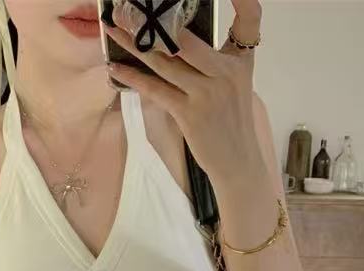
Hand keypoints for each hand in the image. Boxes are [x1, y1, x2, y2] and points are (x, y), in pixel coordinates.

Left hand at [103, 0, 263, 185]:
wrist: (237, 162)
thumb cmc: (232, 120)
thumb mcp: (235, 82)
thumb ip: (214, 58)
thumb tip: (176, 37)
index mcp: (239, 61)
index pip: (249, 20)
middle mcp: (224, 73)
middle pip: (187, 39)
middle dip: (155, 21)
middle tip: (129, 7)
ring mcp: (206, 94)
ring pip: (164, 61)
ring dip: (134, 44)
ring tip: (113, 28)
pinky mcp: (188, 114)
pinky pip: (155, 90)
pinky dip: (133, 77)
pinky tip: (115, 67)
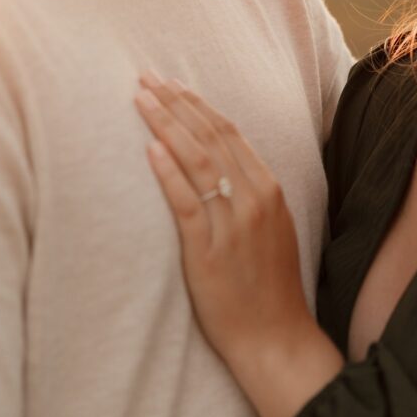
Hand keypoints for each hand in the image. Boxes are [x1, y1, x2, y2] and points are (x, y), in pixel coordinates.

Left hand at [134, 72, 343, 416]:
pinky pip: (187, 202)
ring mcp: (234, 223)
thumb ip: (249, 196)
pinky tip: (148, 149)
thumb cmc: (268, 288)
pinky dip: (168, 172)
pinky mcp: (210, 250)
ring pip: (198, 160)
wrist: (276, 339)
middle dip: (176, 102)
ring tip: (140, 98)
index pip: (230, 133)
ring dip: (166, 124)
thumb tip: (220, 168)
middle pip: (211, 137)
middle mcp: (255, 199)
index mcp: (270, 190)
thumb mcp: (270, 231)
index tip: (173, 84)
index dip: (198, 105)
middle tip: (147, 77)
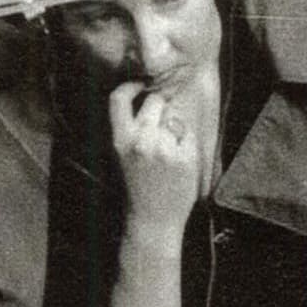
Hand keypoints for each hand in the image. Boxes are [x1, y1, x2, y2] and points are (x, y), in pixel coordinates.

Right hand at [108, 76, 210, 250]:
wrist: (153, 220)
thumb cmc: (139, 186)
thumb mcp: (124, 155)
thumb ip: (132, 129)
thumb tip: (149, 98)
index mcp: (120, 140)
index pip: (118, 98)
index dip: (130, 86)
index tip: (140, 86)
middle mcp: (140, 141)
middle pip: (155, 101)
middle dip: (161, 108)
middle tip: (160, 130)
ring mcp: (164, 148)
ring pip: (174, 117)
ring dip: (174, 127)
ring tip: (168, 151)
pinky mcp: (184, 156)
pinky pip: (188, 134)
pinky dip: (186, 143)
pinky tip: (178, 161)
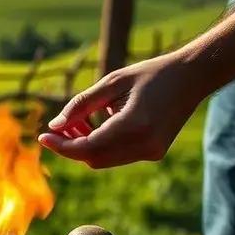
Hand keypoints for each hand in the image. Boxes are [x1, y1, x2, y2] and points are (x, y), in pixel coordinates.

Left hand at [38, 53, 205, 168]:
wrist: (192, 77)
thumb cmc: (150, 74)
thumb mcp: (111, 82)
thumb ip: (80, 105)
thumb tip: (53, 126)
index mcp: (134, 125)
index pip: (87, 147)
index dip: (61, 145)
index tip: (42, 137)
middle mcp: (145, 144)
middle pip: (92, 158)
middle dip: (70, 146)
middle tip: (57, 128)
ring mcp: (152, 152)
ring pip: (103, 160)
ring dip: (84, 147)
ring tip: (78, 122)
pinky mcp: (154, 153)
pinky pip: (117, 156)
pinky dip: (100, 146)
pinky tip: (96, 126)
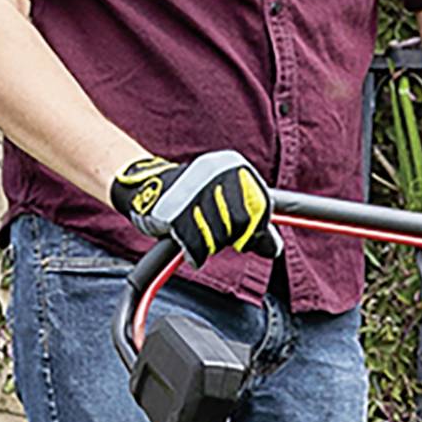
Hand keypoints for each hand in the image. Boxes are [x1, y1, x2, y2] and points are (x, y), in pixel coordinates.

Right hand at [109, 149, 277, 263]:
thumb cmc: (194, 198)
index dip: (256, 231)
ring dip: (209, 245)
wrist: (146, 188)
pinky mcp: (176, 212)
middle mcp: (215, 172)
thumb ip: (253, 222)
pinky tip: (189, 247)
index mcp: (234, 167)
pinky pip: (196, 247)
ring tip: (198, 232)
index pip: (261, 208)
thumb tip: (274, 249)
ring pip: (219, 238)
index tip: (244, 236)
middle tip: (215, 233)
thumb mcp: (227, 203)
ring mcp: (194, 190)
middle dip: (231, 238)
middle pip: (241, 224)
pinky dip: (194, 254)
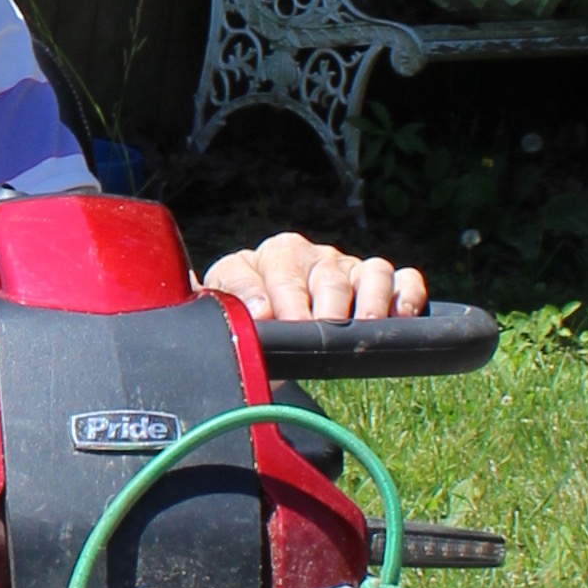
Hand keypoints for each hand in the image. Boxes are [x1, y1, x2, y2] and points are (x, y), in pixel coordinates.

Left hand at [205, 222, 427, 324]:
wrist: (276, 322)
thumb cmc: (247, 317)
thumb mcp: (218, 309)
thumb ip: (202, 304)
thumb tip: (180, 298)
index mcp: (263, 259)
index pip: (262, 274)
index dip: (264, 297)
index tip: (267, 320)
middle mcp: (308, 257)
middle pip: (320, 273)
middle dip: (317, 304)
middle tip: (316, 330)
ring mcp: (347, 268)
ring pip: (368, 270)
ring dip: (367, 298)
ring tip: (362, 326)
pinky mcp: (379, 285)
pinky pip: (403, 280)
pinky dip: (407, 294)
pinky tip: (402, 316)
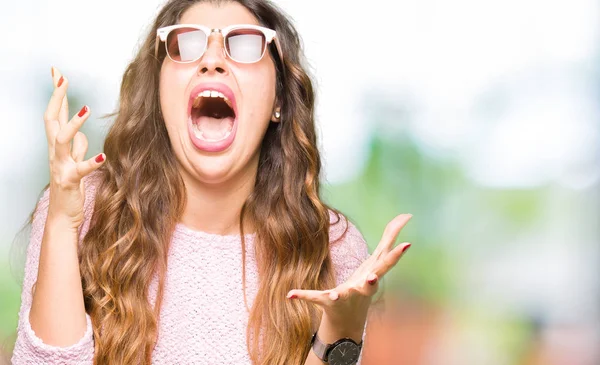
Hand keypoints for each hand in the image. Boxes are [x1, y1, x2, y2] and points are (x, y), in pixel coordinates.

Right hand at [44, 67, 104, 228]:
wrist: (62, 216)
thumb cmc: (69, 188)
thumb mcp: (74, 163)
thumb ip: (76, 148)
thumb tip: (80, 135)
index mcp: (58, 147)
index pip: (55, 114)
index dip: (56, 94)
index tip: (58, 73)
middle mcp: (55, 153)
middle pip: (51, 120)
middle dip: (56, 99)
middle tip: (62, 79)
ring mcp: (61, 166)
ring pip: (61, 141)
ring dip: (73, 124)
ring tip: (86, 109)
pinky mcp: (71, 181)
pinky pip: (80, 170)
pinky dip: (90, 163)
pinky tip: (102, 157)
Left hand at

→ Exercise directions: Your answer should be the exact lines above from the one containing "thumb mcp: (111, 82)" through the one containing "pinky dip: (90, 163)", with both end lines kept and the pictures removed, please.

→ Result of the task:
thumb mcp: (111, 82)
thumb ip: (80, 105)
thumb tip: (53, 126)
index mcp: (134, 125)
index pip: (87, 147)
index dip: (61, 145)
index tip: (42, 137)
middle mcp: (145, 144)
middle pip: (92, 158)
middle dip: (70, 146)
middle tip: (57, 128)
ring mcp: (152, 152)
ring pip: (103, 160)
ring dip: (84, 147)
ring tip: (78, 122)
pinky mcp: (154, 153)
pinky pip: (117, 156)
pinky dip: (100, 146)
pinky tip: (96, 126)
Hand keypoints for each hand in the image. Boxes are [x1, y1, x2, y2] and points are (x, y), in pixel coordinates.

Right hand at [109, 149, 277, 263]:
thumb cmc: (194, 198)
index dip: (256, 231)
ring dip: (209, 245)
wrist: (146, 188)
pinky mcp: (176, 212)
middle mcp: (215, 172)
thumb ip: (253, 222)
pinky tip: (189, 247)
index mcp: (234, 167)
pinky pip: (196, 247)
ring tip: (198, 232)
index pip: (261, 208)
thumb tip: (274, 249)
ring pip: (219, 238)
index tip: (244, 236)
middle tip: (215, 233)
thumb mcp: (227, 203)
ring mcp: (194, 190)
middle dip: (231, 238)
middle pip: (241, 224)
pinky dip: (194, 254)
Hand keypoints for each hand in the image. Boxes are [x1, y1, x2, y2] and points are (x, y), in pixel coordinates.

Left hand at [205, 222, 427, 324]:
wrist: (276, 322)
thumb cmc: (247, 317)
thumb mcp: (218, 309)
thumb ip: (202, 304)
thumb tip: (180, 298)
index mcp: (263, 259)
index pip: (262, 274)
index dip: (264, 297)
index tip: (267, 320)
middle mcp: (308, 257)
middle pip: (320, 273)
middle dip: (317, 304)
middle tip: (316, 330)
ring mcp: (347, 268)
ring pip: (368, 270)
ring dip: (367, 298)
ring tip: (362, 326)
pinky mcp: (379, 285)
pinky pip: (403, 280)
pinky dip: (407, 294)
pinky tip: (402, 316)
Hand keypoints for each hand in the image. Boxes are [x1, y1, x2, y2] and points are (x, y), in pixel coordinates.

Right hand at [44, 67, 104, 228]:
wrist: (62, 216)
thumb cmc: (69, 188)
thumb mcp: (74, 163)
thumb ip: (76, 148)
thumb tip: (80, 135)
index mcp: (58, 147)
index pip: (55, 114)
index dip: (56, 94)
index tip: (58, 73)
middle mcp: (55, 153)
middle pip: (51, 120)
middle dip: (56, 99)
middle tip: (62, 79)
ring mcp: (61, 166)
ring pip: (61, 141)
ring dip: (73, 124)
ring tip: (86, 109)
pinky mcp: (71, 181)
pinky pip: (80, 170)
pinky dip: (90, 163)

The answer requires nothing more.